SERANG, BantenHeadline.com – World Resources Institute (WRI), Bank Dunia, dan UNDP telah mengingatkan ancaman krisis pangan dan bahaya kelaparan akan terjadi dalam tiga dekade mendatang. Perselisihan akibat perebutan akses sumber pangan diperkirakan memanas dan menyulut terjadinya perang di banyak tempat.
Konflik regional diduga kuat akan sulit terhindar dan memicu terjadinya banyak kematian. Sementara krisis air bersih, pemanasan global, dan iklim yang makin tak bersahabat ikut memperburuk keadaan.
Kekhawatiran itu telah mendorong sejumlah anak muda milenial mengambil inisiatif mengampanyekan pentingnya kemandirian dan ketahanan pangan melalui forum Pendaringan. Mereka mendesak agar semua pihak secara serius merumuskan langkah-langkah strategis untuk mengantisipasi krisis pangan, yang disebut para ahli, akan sangat sulit terhindar.
Aida Syamsuhadi, yang menginisiasi terbentuknya Pendaringan menyebut, negara-negara yang memenuhi kebutuhan pangannya melalui kebijakan import akan menjadi yang pertama-tama terkena dampak krisis pangan. Bahkan 10 tahun lebih awal dari negara-negara lainnya.
Keteledoran yang dipicu oleh kebijakan import yang serampangan bukan hanya menciptakan ketergantungan. Lebih buruk dari itu, import yang tak terkendali dicemaskan mengganggu kedaulatan dan ketahanan pangan untuk jangka waktu yang lebih panjang
”Kita semua tentu ingin Indonesia secara fundamental kokoh. Sudah saatnya kita mengarahkan fokus perhatian pada penguatan sendi-sendi ketahanan pangan. Profesi petani, peternak, dan nelayan diakui amat penting, tapi ketiga profesi ini relatif belum cukup banyak merasakan kebijakan yang berpihak. Ada sejenis kekuatan yang tak ingin Indonesia tangguh dengan membiarkan petani, peternak, dan nelayan kita tanpa aturan yang mampu melindungi, menjaga, dan merawat kesinambungan,” kata Aida melalui rilis yang diterima wartawan, Kamis (17/5/2018).
Sementara itu Nur Agis Aulia, seorang peternak muda yang ikut bergabung di Pendaringan, telah menggagas penyelenggaraan Kuliah Whatsapp (KulWA) yang ditujukan bagi para petani, peternak, dan nelayan. KulWA, harap Agis, tak hanya sekadar menjadi arena diseminasi pengetahuan atau tukar informasi dari mereka yang telah berhasil menorehkan banyak prestasi di sektor pangan. Ia menyebut, di forum ini pula petani, peternak, dan nelayan dapat berkonsolidasi dan mengorganisasi diri untuk memperjuangkan kebijakan yang berpihak.
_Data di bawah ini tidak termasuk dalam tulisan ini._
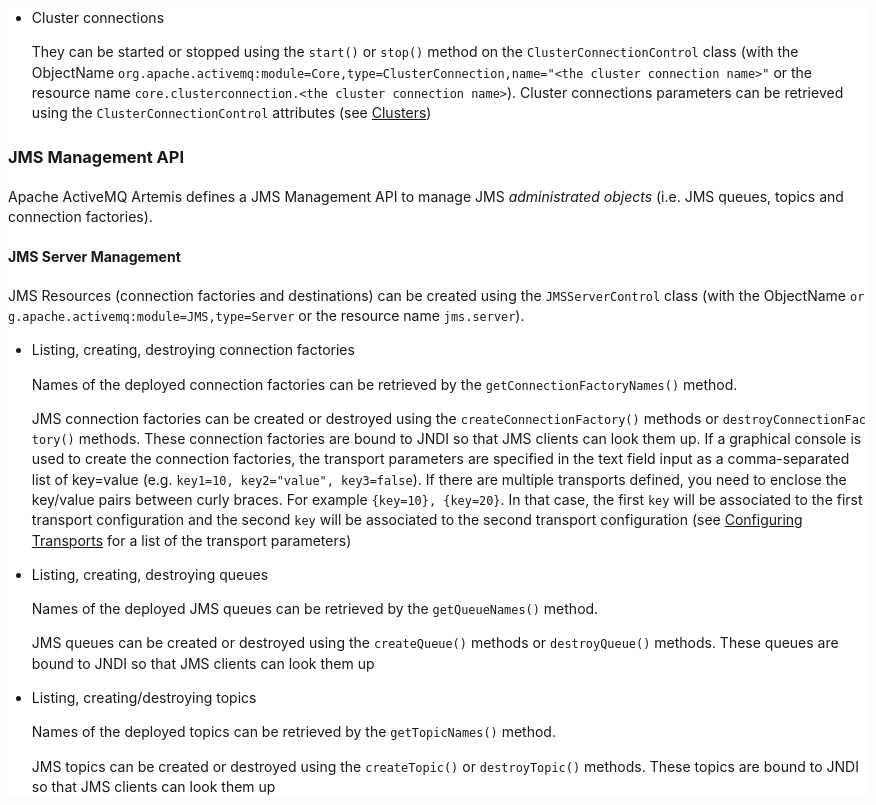 -   Cluster connections

    They can be started or stopped using the `start()` or `stop()`
    method on the `ClusterConnectionControl` class (with the ObjectName
    `org.apache.activemq:module=Core,type=ClusterConnection,name="<the cluster connection name>"` or the resource name
    `core.clusterconnection.<the cluster connection name>`). Cluster
    connections parameters can be retrieved using the
    `ClusterConnectionControl` attributes (see [Clusters](clusters.md))

### JMS Management API

Apache ActiveMQ Artemis defines a JMS Management API to manage JMS *administrated
objects* (i.e. JMS queues, topics and connection factories).

#### JMS Server Management

JMS Resources (connection factories and destinations) can be created
using the `JMSServerControl` class (with the ObjectName
`org.apache.activemq:module=JMS,type=Server` or the resource name
`jms.server`).

-   Listing, creating, destroying connection factories

    Names of the deployed connection factories can be retrieved by the
    `getConnectionFactoryNames()` method.

    JMS connection factories can be created or destroyed using the
    `createConnectionFactory()` methods or `destroyConnectionFactory()`
    methods. These connection factories are bound to JNDI so that JMS
    clients can look them up. If a graphical console is used to create
    the connection factories, the transport parameters are specified in
    the text field input as a comma-separated list of key=value (e.g.
    `key1=10, key2="value", key3=false`). If there are multiple
    transports defined, you need to enclose the key/value pairs between
    curly braces. For example `{key=10}, {key=20}`. In that case, the
    first `key` will be associated to the first transport configuration
    and the second `key` will be associated to the second transport
    configuration (see [Configuring Transports](configuring-transports.md)
    for a list of the transport parameters)

-   Listing, creating, destroying queues

    Names of the deployed JMS queues can be retrieved by the
    `getQueueNames()` method.

    JMS queues can be created or destroyed using the `createQueue()`
    methods or `destroyQueue()` methods. These queues are bound to JNDI
    so that JMS clients can look them up

-   Listing, creating/destroying topics

    Names of the deployed topics can be retrieved by the
    `getTopicNames()` method.

    JMS topics can be created or destroyed using the `createTopic()` or
    `destroyTopic()` methods. These topics are bound to JNDI so that JMS
    clients can look them up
”Pendaringan akan kami dorong sebagai tempat untuk mengadvokasi berbagai isu yang dianggap melemahkan kehidupan petani, peternak, dan nelayan di Indonesia. Kami juga menyadari, di masa depan para petani, peternak, dan nelayan harus mampu beradaptasi dengan perkembangan teknologi. Digitalisasi produk pertanian, misalnya, sangat penting bagi semua pemangku kepentingan. Sekaligus juga upaya kami untuk memudahkan konsumen terhubung langsung dengan petani, peternak, dan nelayan,” tegas Agis.
Agis menerangkan, KulWA Pendaringan saat ini diikuti tak kurang dari 1500 peserta dari kalangan petani, peternak, nelayan, mahasiswa, dan umum yang tertarik dengan dunia pangan. Di luar peserta yang berasal dari seluruh provinsi yang ada di Indonesia, beberapa di antaranya juga berasal dari sejumlah negara seperti Amerika Serikat, Jepang, Singapura, Korea, hingga beberapa negara di Timur Tengah.
Di kesempatan Kuliah WA Agis juga menyampaikan ajakan pada generasi milenial untuk menjalani profesi sebagai petani, peternak, dan nelayan. Melalui media sosial ia tengah mensosialisasikan tagar #2019JadiPetaniPeternakNelayan. Bukan tanpa alasan ia menyerukan ajakan tersebut. Agis mengatakan, ”Selama kita masih belum mampu mengonsumsi plastik, mengunyah batu, atau menelan besi, maka selama itu pula profesi petani, peternak, dan nelayan akan selalu dibutuhkan. Saya ingin memberikan manfaat bagi sesama, karena itu saya mengajak kita semua jadi petani, peternak, dan nelayan.”. (Red-05).